Request: Each line of the records below needs repeating exactly. Skip the pictures.
--*--
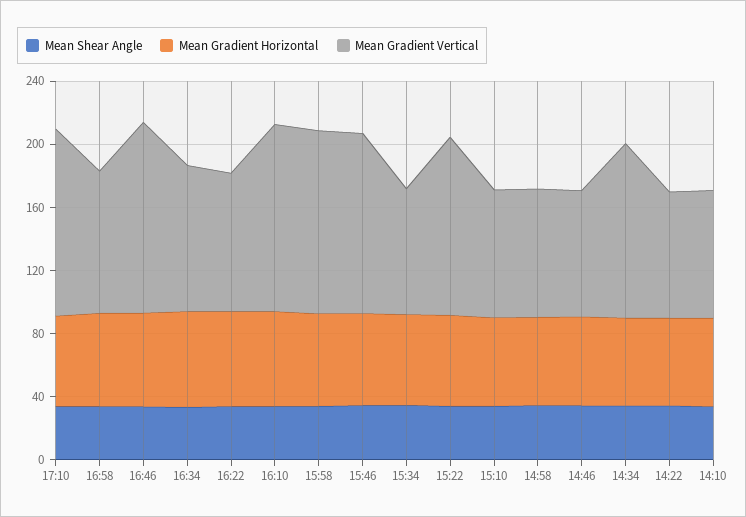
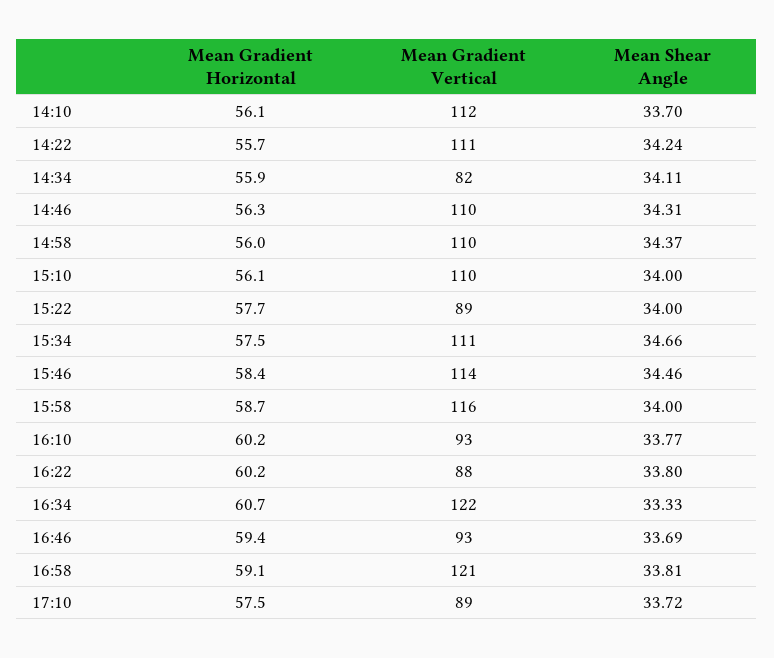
  {
    "Mean Shear Angle": {
      "17:10": 33.72,
      "16:58": 33.81,
      "16:46": 33.69,
      "16:34": 33.33,
      "16:22": 33.8,
      "16:10": 33.77,
      "15:58": 34,
      "15:46": 34.46,
      "15:34": 34.66,
      "15:22": 34,
      "15:10": 34,
      "14:58": 34.37,
      "14:46": 34.31,
      "14:34": 34.11,
      "14:22": 34.24,
      "14:10": 33.7
    },
    "Mean Gradient Horizontal": {
      "17:10": 57.5,
      "16:58": 59.1,
      "16:46": 59.4,
      "16:34": 60.7,
      "16:22": 60.2,
      "16:10": 60.2,
      "15:58": 58.7,
      "15:46": 58.4,
      "15:34": 57.5,
      "15:22": 57.7,
      "15:10": 56.1,
      "14:58": 56,
      "14:46": 56.3,
      "14:34": 55.9,
      "14:22": 55.7,
      "14:10": 56.1
    },
    "Mean Gradient Vertical": {
-     "17:10": 120,
+     "17:10": 89,
-     "16:58": 90,
+     "16:58": 121,
-     "16:46": 120,
+     "16:46": 93,
-     "16:34": 90,
+     "16:34": 122,
      "16:22": 88,
-     "16:10": 120,
+     "16:10": 93,
      "15:58": 116,
      "15:46": 114,
-     "15:34": 80,
+     "15:34": 111,
-     "15:22": 110,
+     "15:22": 89,
-     "15:10": 80,
+     "15:10": 110,
-     "14:58": 80,
+     "14:58": 110,
-     "14:46": 80,
+     "14:46": 110,
-     "14:34": 110,
+     "14:34": 82,
-     "14:22": 80,
+     "14:22": 111,
-     "14:10": 80
+     "14:10": 112
    }
  }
--*--
Response to this exercise:
  {
    "Mean Shear Angle": {
      "17:10": 33.72,
      "16:58": 33.81,
      "16:46": 33.69,
      "16:34": 33.33,
      "16:22": 33.8,
      "16:10": 33.77,
      "15:58": 34,
      "15:46": 34.46,
      "15:34": 34.66,
      "15:22": 34,
      "15:10": 34,
      "14:58": 34.37,
      "14:46": 34.31,
      "14:34": 34.11,
      "14:22": 34.24,
      "14:10": 33.7
    },
    "Mean Gradient Horizontal": {
      "17:10": 57.5,
      "16:58": 59.1,
      "16:46": 59.4,
      "16:34": 60.7,
      "16:22": 60.2,
      "16:10": 60.2,
      "15:58": 58.7,
      "15:46": 58.4,
      "15:34": 57.5,
      "15:22": 57.7,
      "15:10": 56.1,
      "14:58": 56,
      "14:46": 56.3,
      "14:34": 55.9,
      "14:22": 55.7,
      "14:10": 56.1
    },
    "Mean Gradient Vertical": {
-     "17:10": 120,
+     "17:10": 89,
-     "16:58": 90,
+     "16:58": 121,
-     "16:46": 120,
+     "16:46": 93,
-     "16:34": 90,
+     "16:34": 122,
      "16:22": 88,
-     "16:10": 120,
+     "16:10": 93,
      "15:58": 116,
      "15:46": 114,
-     "15:34": 80,
+     "15:34": 111,
-     "15:22": 110,
+     "15:22": 89,
-     "15:10": 80,
+     "15:10": 110,
-     "14:58": 80,
+     "14:58": 110,
-     "14:46": 80,
+     "14:46": 110,
-     "14:34": 110,
+     "14:34": 82,
-     "14:22": 80,
+     "14:22": 111,
-     "14:10": 80
+     "14:10": 112
    }
  }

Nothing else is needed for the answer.